Stated goal A
Copy from the article on Justice word for word, starting at "As American Masonry" and stopping after "a virtuous life.".
Stated goal B
Pick up the article on Justice as a Masonic virtue after its final sentence and keep writing it.

Text extract
[Begin]

JUSTICE

Dago Rodriguez
Fraternal Review
Published in
7 min readAug 2, 2020

By R. Stephan Doan, PGM

R. Stephen Doan served as Grand Master of the Masonic Grand Lodge of California in 1992–1993. He is Past President of the Philalethes Society and is a frequent speaker and author on Masonic topics.

As American Masonry began to recover from the near-death experience of the Morgan Affair, there was a movement to standardize American Masonic rituals. From the 1843 Baltimore Convention emerged a consensus work, based in part on a book of an American Mason, Thomas Smith Webb’s Freemason’s Monitor or Illustrations of Freemasonry. Webb’s work included the four Cardinal Virtues: Temperance, Fortitude, Prudence and Justice. These came from Plato’s Republic, which was written in approximately 380 B.C.E. The English word “cardinal” comes from the Latin cardo, which means “hinge.” The English word “virtue” comes from the Latin virtus, which means manliness or worth. Virtues are what make a man, and these four virtues are considered cardinal because all other virtues hinge on them. They form a portal to a virtuous life.

While Plato discussed all four virtues, he devoted most of the Republic to Justice. The Republic was principally a search for the characteristics of an ideal Greek city-state, and Justice in Plato’s view was the most fundamental characteristic of successful civil society. Temperance, Fortitude and Prudence are about what I do. Justice is reciprocal: it is about what we can do together. It thus can be conditional: it may not be offered if it has not been received. Its practice can tame self-interested narcissism by focusing us on the greater good, found when most sense that he or she is being treated fairly, not necessarily equally in all things, but fairly.

[End]

Records provided
[Begin]

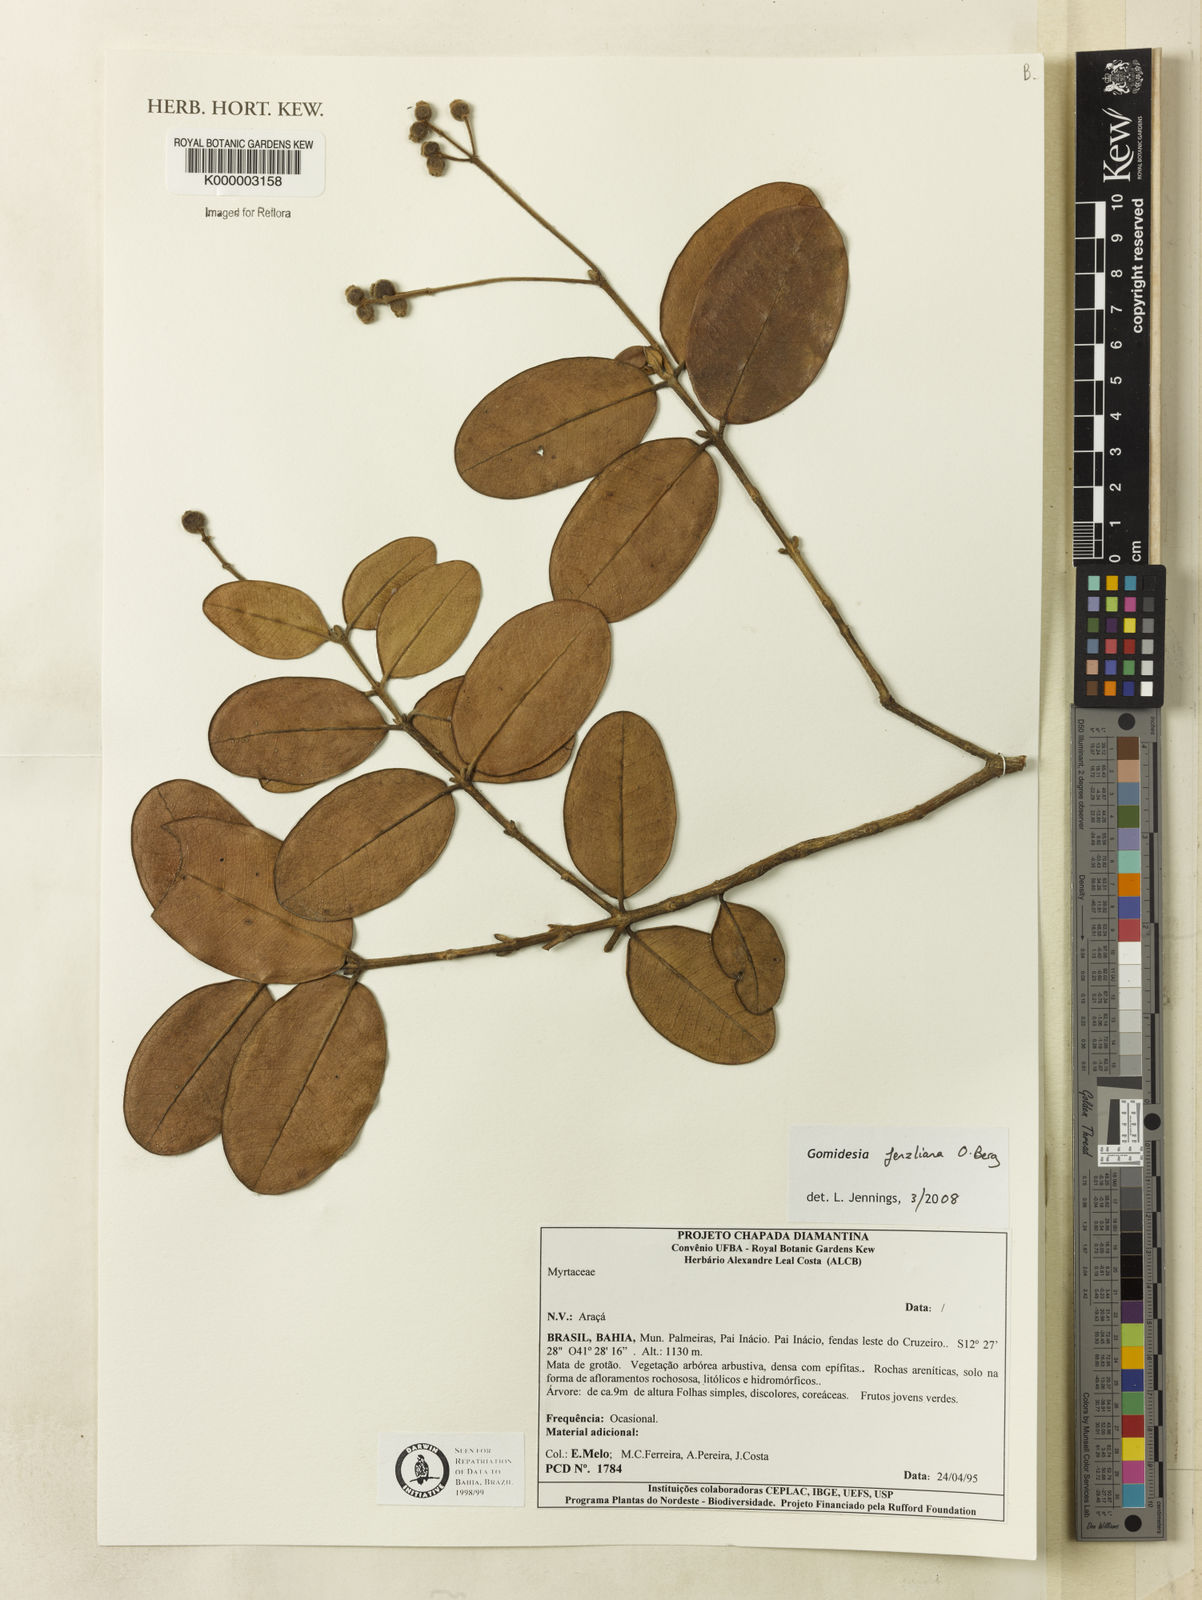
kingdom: Plantae
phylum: Tracheophyta
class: Magnoliopsida
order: Myrtales
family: Myrtaceae
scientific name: Myrtaceae
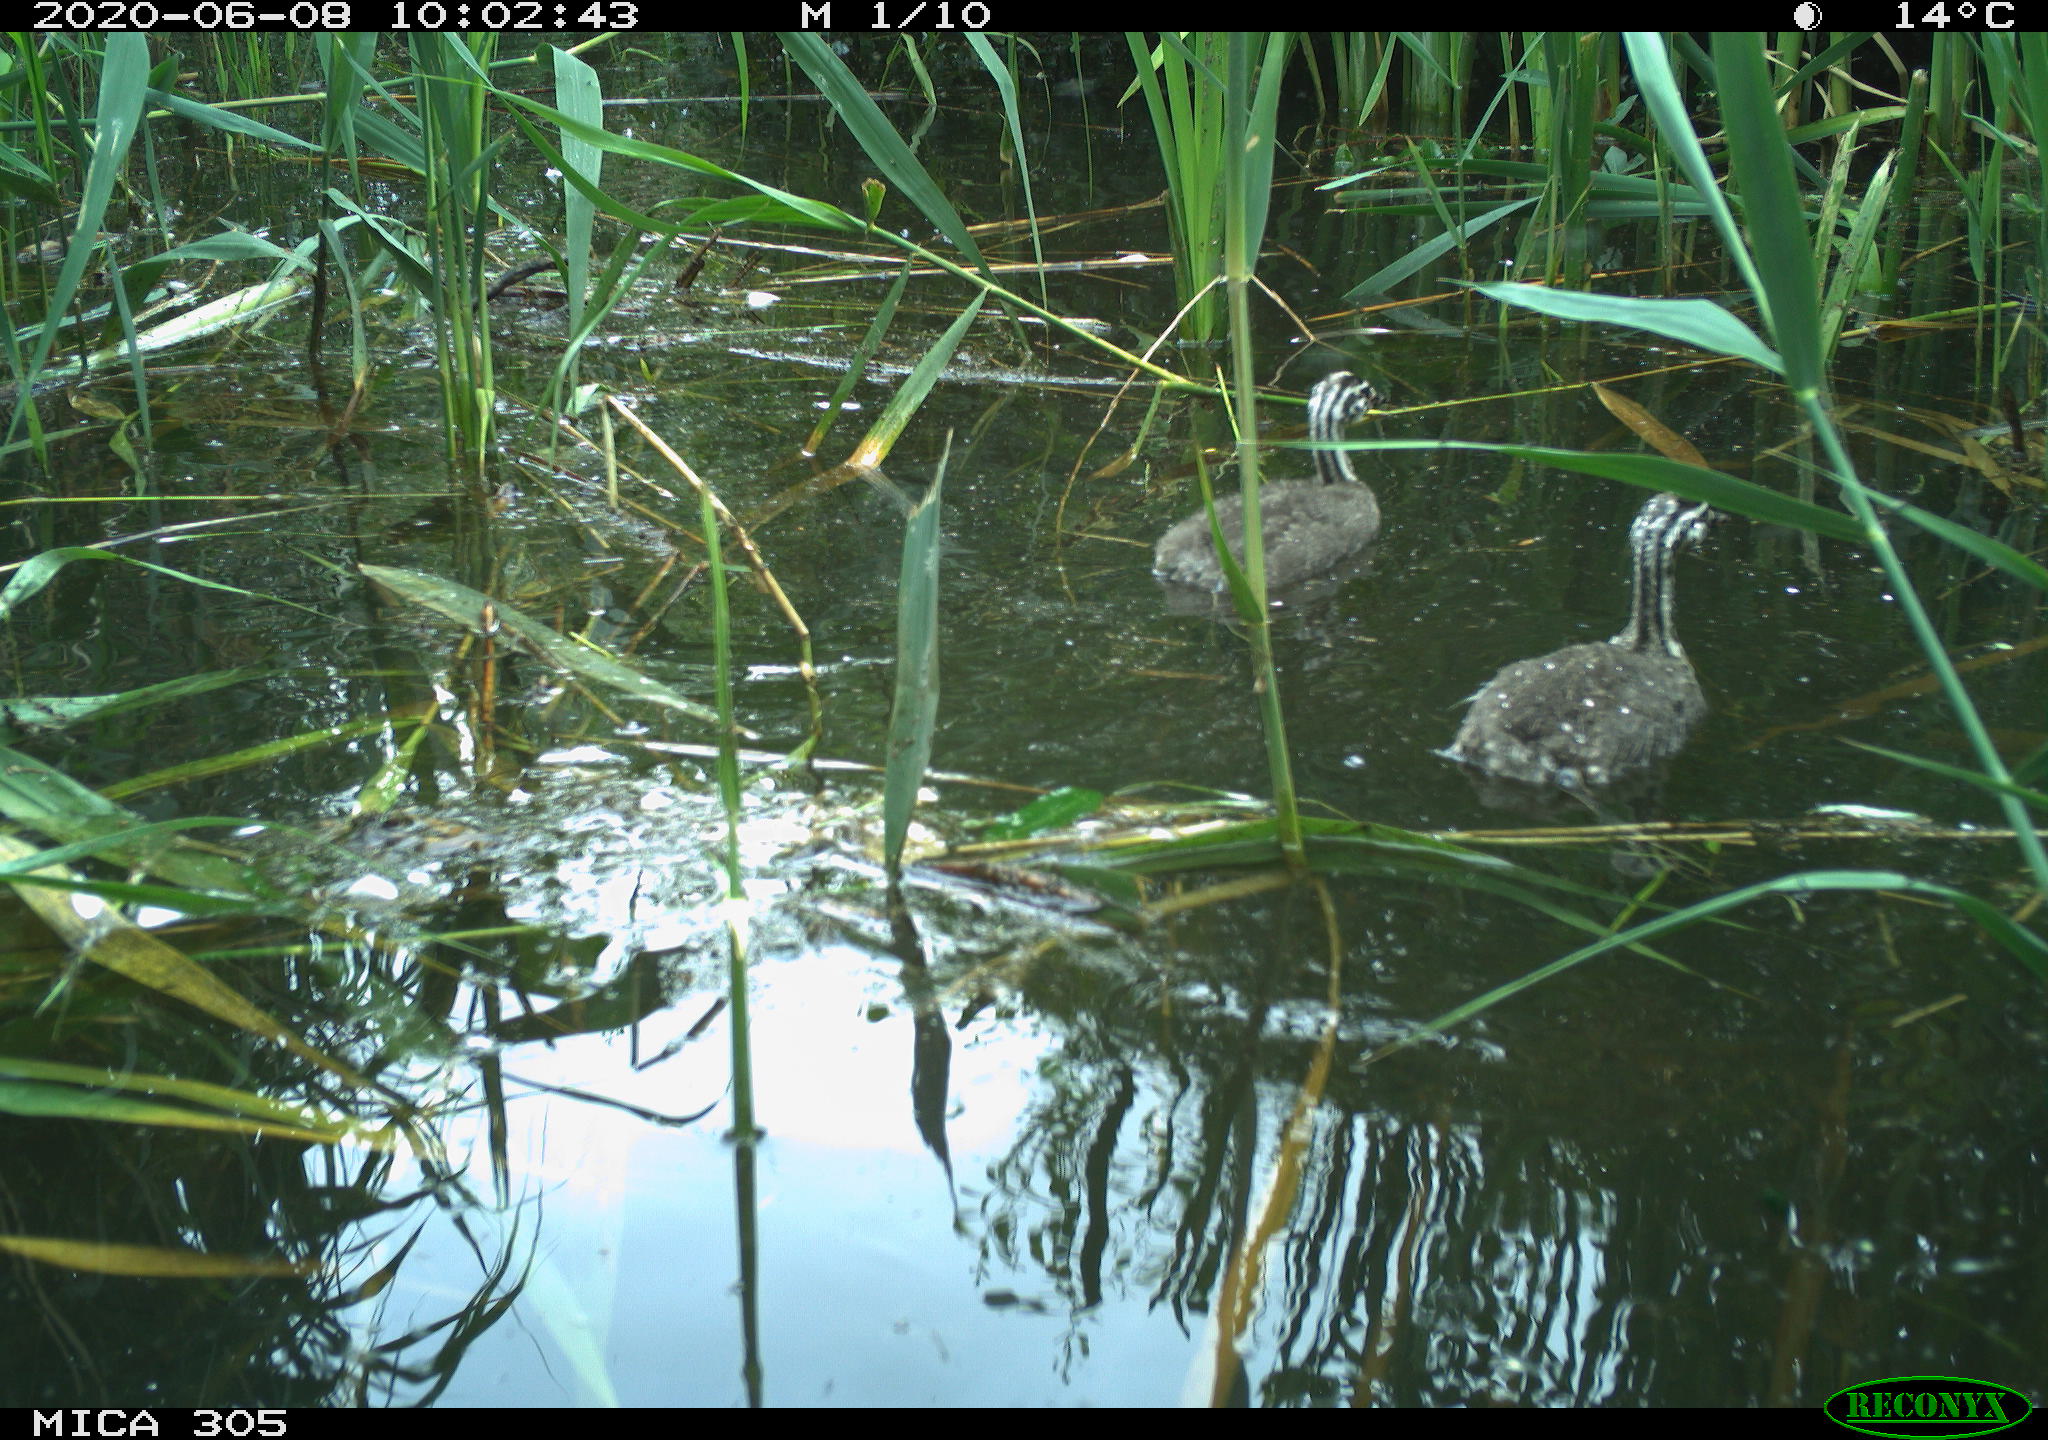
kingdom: Animalia
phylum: Chordata
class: Aves
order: Podicipediformes
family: Podicipedidae
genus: Podiceps
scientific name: Podiceps cristatus
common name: Great crested grebe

[End]

Written reply A
As American Masonry began to recover from the near-death experience of the Morgan Affair, there was a movement to standardize American Masonic rituals. From the 1843 Baltimore Convention emerged a consensus work, based in part on a book of an American Mason, Thomas Smith Webb’s Freemason’s Monitor or Illustrations of Freemasonry. Webb’s work included the four Cardinal Virtues: Temperance, Fortitude, Prudence and Justice. These came from Plato’s Republic, which was written in approximately 380 B.C.E. The English word “cardinal” comes from the Latin cardo, which means “hinge.” The English word “virtue” comes from the Latin virtus, which means manliness or worth. Virtues are what make a man, and these four virtues are considered cardinal because all other virtues hinge on them. They form a portal to a virtuous life.

Written reply B
How does Freemasonry help us practice Justice? Webb’s Monitor helps us start by describing what Justice is, in a manner familiar to most readers:

Justice is that standard, or boundary, of right, which enables us to render to every man his just due, without distinction. This virtue is not only consistent with Divine and human laws, but is the very cement and support of civil society; and, as justice in a great measure constitutes the real good man, so should it be the invariable practice of every Mason never to deviate from the minutest principles thereof.

Most of us have heard this description so many times (some have even memorized a version of it) that we can miss its kernels of truth. Webb’s source material helps bring these kernels back into focus. Webb’s Monitor was based on Englishman William Preston’s Illustrations of Masonry which describes Justice more succinctly: Justice is the boundary of right, and constitutes the cement of civil society. Preston makes clear the key elements in the Webb definition. Justice is both a limit on my rights and the cement which holds us together. We understand limits but what can we learn about Justice from the cement metaphor?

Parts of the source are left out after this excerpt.